Work instructions: Quote the text of the rows below word for word, leaving out the pictures.

Data for processing:

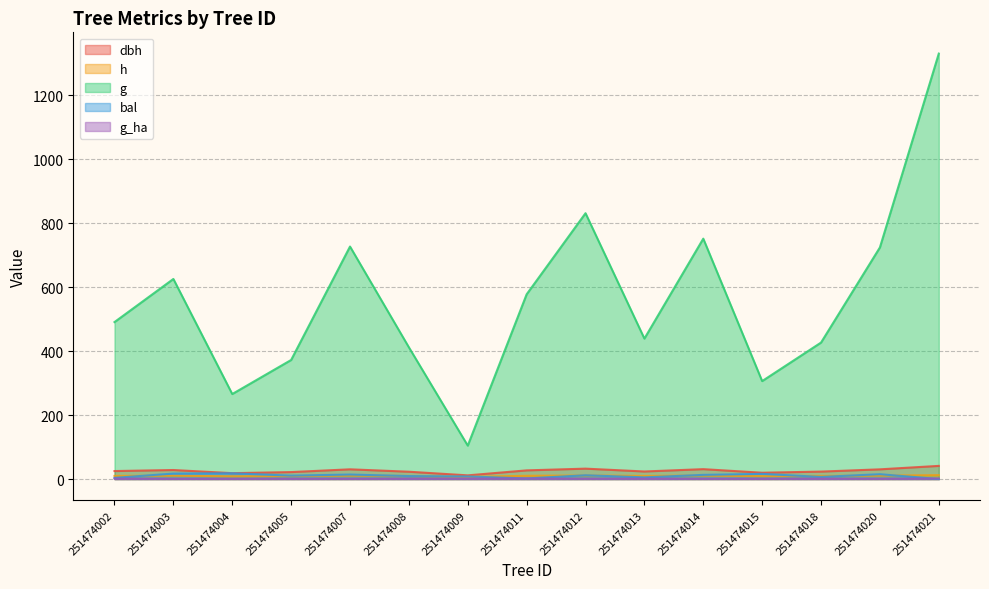

What is the average value of the g_ha series?

1.3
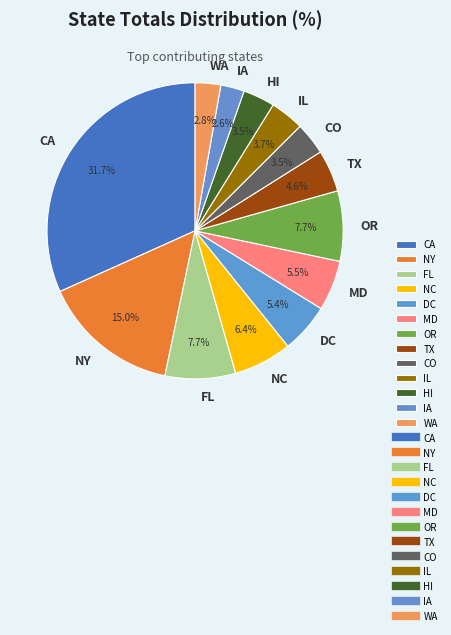

Count the number of slices in the pie.

13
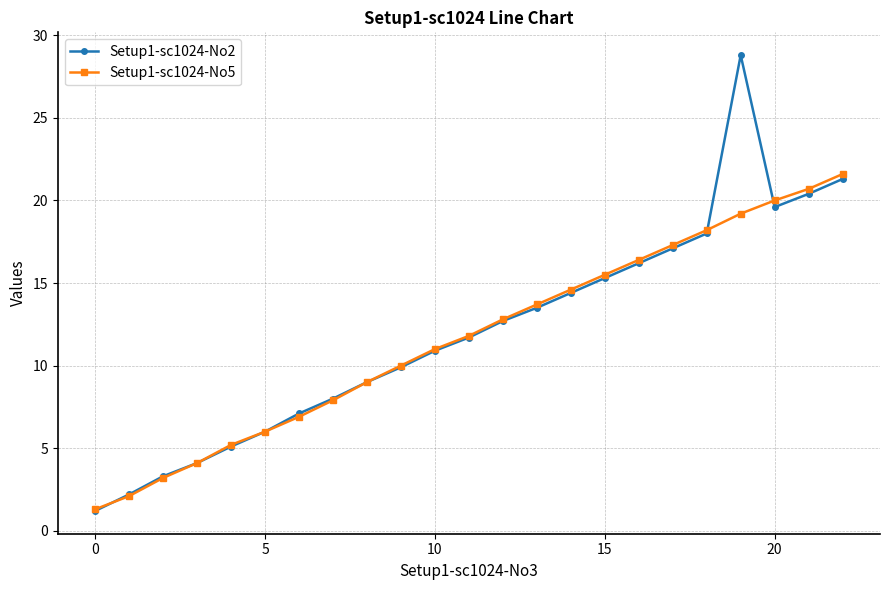

True or false: Setup1-sc1024-No5 has more than 2 interior local peaks.

False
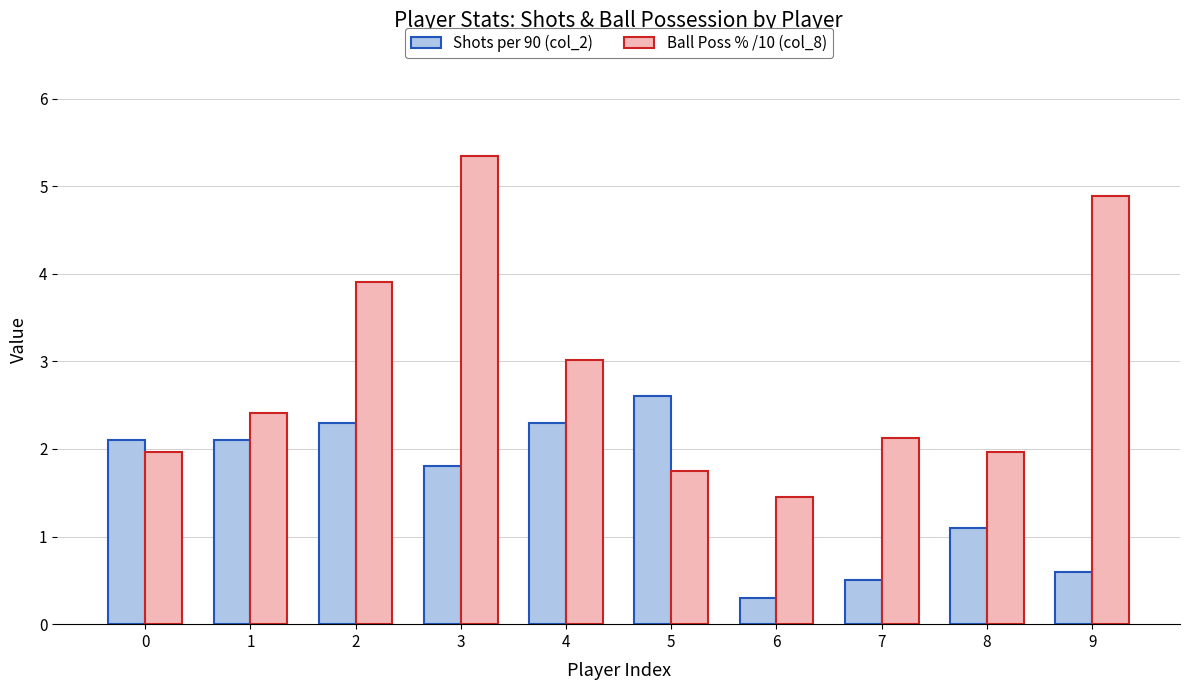

The value of Ball Poss % /10 (col_8) at 9 is 8.2. True or false?

False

Solution:
What is the average value of the g_ha series?

1.3

Count the number of slices in the pie.

13

True or false: Setup1-sc1024-No5 has more than 2 interior local peaks.

False

The value of Ball Poss % /10 (col_8) at 9 is 8.2. True or false?

False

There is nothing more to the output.